Problem to work on:
Nothing but the lines from the one containing "left eye: (554, 272)" through the one containing "left knee: (397, 458)", both included, should be given again, each exactly as written below.

(Material for the task)

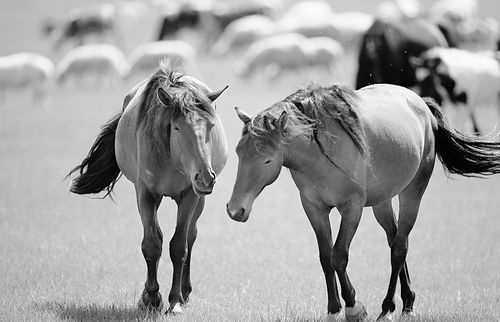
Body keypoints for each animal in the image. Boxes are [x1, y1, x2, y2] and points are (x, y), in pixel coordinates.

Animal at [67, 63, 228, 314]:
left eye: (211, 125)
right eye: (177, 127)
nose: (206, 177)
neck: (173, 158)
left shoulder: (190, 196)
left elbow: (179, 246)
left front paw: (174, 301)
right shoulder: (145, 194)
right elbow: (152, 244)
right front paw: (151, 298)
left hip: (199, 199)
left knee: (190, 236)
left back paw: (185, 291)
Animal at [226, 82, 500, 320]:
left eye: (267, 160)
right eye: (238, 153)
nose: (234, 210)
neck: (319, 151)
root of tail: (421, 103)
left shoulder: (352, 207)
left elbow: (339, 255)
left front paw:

(End Material for the task)
(Material for the task)

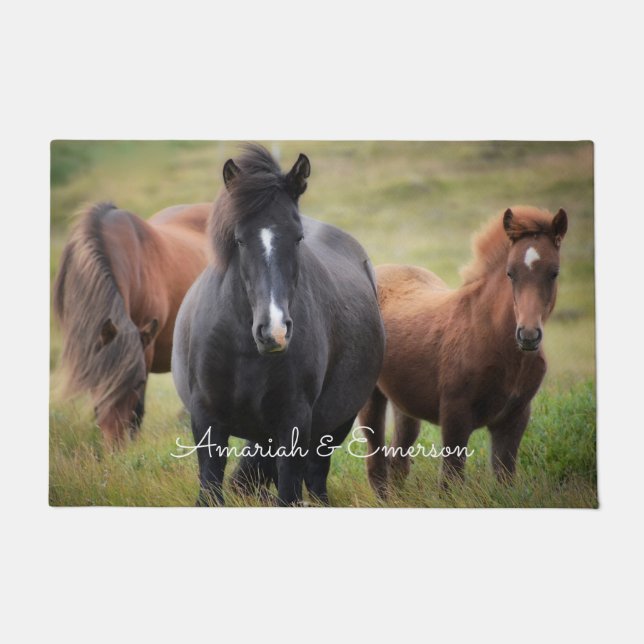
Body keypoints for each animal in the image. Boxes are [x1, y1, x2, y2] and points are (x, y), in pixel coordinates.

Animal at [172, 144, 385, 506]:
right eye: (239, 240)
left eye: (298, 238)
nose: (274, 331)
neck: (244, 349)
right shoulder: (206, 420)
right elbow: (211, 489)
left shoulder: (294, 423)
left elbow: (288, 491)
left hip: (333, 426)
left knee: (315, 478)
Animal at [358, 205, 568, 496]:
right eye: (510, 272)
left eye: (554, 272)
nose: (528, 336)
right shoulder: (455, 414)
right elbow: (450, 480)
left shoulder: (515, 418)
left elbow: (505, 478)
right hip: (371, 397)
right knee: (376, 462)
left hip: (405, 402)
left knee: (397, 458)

(End Material for the task)

Written solution:
left eye: (554, 272)
nose: (528, 336)
right shoulder: (455, 414)
right elbow: (450, 480)
left shoulder: (515, 418)
left elbow: (505, 478)
right hip: (371, 397)
right knee: (376, 462)
left hip: (405, 402)
left knee: (397, 458)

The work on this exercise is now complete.